[Records for the task Boundary: Start]

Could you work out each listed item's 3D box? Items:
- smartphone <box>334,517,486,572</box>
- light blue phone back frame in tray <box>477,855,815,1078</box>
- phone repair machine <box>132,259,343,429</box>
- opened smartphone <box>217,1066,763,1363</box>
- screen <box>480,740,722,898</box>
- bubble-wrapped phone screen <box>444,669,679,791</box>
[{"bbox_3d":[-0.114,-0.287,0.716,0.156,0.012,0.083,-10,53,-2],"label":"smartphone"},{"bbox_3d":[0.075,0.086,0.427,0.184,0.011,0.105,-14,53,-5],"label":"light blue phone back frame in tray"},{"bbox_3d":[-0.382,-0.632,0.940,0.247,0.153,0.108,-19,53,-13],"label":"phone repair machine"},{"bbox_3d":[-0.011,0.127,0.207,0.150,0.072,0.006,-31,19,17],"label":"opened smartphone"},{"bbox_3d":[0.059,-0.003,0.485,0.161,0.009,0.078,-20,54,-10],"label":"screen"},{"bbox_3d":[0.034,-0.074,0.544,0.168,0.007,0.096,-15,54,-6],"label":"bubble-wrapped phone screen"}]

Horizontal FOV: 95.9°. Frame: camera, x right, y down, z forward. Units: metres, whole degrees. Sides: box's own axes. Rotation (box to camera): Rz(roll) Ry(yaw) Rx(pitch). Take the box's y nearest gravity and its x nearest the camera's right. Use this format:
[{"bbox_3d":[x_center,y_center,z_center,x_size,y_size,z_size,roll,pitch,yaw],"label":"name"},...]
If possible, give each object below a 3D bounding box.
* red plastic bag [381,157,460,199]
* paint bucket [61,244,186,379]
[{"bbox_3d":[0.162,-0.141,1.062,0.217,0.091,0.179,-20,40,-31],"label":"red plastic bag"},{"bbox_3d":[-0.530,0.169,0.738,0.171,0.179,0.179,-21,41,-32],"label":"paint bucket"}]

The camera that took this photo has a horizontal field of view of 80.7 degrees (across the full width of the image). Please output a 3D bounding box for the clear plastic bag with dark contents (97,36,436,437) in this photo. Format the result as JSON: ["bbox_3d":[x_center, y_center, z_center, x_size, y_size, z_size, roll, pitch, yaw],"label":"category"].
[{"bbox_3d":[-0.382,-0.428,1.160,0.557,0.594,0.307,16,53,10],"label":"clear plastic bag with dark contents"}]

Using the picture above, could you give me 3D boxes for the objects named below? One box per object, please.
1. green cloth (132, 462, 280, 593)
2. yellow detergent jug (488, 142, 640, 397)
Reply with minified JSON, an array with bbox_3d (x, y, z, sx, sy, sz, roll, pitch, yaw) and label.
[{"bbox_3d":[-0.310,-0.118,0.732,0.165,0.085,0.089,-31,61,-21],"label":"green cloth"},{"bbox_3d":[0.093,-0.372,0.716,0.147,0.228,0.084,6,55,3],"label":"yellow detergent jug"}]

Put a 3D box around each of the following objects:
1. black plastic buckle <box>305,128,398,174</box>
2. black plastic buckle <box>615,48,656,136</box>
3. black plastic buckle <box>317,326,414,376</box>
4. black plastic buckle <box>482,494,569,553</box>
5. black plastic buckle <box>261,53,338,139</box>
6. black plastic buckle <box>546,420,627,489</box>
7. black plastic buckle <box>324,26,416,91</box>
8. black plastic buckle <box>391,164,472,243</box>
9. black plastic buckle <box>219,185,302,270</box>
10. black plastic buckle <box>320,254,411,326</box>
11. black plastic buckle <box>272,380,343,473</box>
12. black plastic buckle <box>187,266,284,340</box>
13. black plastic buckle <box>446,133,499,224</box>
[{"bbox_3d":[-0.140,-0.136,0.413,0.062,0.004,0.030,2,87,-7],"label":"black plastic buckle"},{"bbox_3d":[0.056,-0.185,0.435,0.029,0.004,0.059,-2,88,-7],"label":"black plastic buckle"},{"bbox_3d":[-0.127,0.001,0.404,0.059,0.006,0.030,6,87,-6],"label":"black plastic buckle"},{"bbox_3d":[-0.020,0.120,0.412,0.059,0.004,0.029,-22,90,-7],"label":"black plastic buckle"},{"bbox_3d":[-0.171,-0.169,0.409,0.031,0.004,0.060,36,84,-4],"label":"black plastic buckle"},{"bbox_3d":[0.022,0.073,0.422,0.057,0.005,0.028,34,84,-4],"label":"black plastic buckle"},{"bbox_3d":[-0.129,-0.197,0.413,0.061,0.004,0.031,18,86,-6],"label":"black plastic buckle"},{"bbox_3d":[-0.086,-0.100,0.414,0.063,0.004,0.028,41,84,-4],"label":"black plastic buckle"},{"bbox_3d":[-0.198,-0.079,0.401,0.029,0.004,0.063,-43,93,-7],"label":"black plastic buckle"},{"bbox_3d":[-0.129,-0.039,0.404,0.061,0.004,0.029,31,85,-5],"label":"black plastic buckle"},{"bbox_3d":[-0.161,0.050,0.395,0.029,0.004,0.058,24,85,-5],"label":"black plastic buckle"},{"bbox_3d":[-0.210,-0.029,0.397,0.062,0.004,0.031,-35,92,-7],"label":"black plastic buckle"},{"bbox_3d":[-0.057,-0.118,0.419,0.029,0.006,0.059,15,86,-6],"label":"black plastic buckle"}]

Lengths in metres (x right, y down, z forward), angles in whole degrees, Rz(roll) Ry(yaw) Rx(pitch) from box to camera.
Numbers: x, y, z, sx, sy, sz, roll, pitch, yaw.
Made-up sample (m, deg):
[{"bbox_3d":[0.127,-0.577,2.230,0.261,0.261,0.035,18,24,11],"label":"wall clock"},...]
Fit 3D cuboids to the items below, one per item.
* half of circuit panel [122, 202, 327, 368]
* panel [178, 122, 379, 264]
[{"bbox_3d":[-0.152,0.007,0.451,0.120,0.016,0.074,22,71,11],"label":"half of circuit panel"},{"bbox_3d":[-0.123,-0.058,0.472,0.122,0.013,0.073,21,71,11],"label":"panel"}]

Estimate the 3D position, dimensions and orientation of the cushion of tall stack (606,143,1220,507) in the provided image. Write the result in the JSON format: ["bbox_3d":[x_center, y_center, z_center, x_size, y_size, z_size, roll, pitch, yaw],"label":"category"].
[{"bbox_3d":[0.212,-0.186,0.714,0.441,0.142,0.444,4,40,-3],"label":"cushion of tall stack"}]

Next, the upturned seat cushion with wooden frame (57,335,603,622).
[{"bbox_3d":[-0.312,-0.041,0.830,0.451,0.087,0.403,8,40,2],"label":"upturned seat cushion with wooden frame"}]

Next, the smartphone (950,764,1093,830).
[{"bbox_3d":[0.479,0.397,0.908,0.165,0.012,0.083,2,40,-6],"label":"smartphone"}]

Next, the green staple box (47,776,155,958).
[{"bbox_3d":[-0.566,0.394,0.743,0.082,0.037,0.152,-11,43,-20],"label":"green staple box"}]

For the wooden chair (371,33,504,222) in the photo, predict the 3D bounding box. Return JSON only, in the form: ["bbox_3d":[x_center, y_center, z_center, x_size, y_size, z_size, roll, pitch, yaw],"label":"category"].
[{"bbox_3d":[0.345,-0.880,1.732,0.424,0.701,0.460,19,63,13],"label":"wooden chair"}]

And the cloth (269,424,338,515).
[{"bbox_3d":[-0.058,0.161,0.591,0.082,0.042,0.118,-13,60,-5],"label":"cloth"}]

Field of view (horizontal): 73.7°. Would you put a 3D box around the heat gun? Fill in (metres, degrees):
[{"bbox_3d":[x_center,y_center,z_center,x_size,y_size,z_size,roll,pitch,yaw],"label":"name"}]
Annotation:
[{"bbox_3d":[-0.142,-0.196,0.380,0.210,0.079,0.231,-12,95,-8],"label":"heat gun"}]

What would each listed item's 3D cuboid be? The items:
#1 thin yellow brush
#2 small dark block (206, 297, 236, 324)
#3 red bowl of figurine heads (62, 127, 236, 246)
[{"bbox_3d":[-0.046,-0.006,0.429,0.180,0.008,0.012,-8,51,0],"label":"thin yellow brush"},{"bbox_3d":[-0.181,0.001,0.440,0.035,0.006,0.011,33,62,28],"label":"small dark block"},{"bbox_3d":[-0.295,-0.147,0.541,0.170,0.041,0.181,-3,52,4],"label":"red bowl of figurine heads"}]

[Records for the task Boundary: End]

Work request - Will you return exactly the lines above from the one with "6. black plastic" down to the one with "12. black plastic", counting both as part of the range?

Exercise result -
6. black plastic buckle <box>546,420,627,489</box>
7. black plastic buckle <box>324,26,416,91</box>
8. black plastic buckle <box>391,164,472,243</box>
9. black plastic buckle <box>219,185,302,270</box>
10. black plastic buckle <box>320,254,411,326</box>
11. black plastic buckle <box>272,380,343,473</box>
12. black plastic buckle <box>187,266,284,340</box>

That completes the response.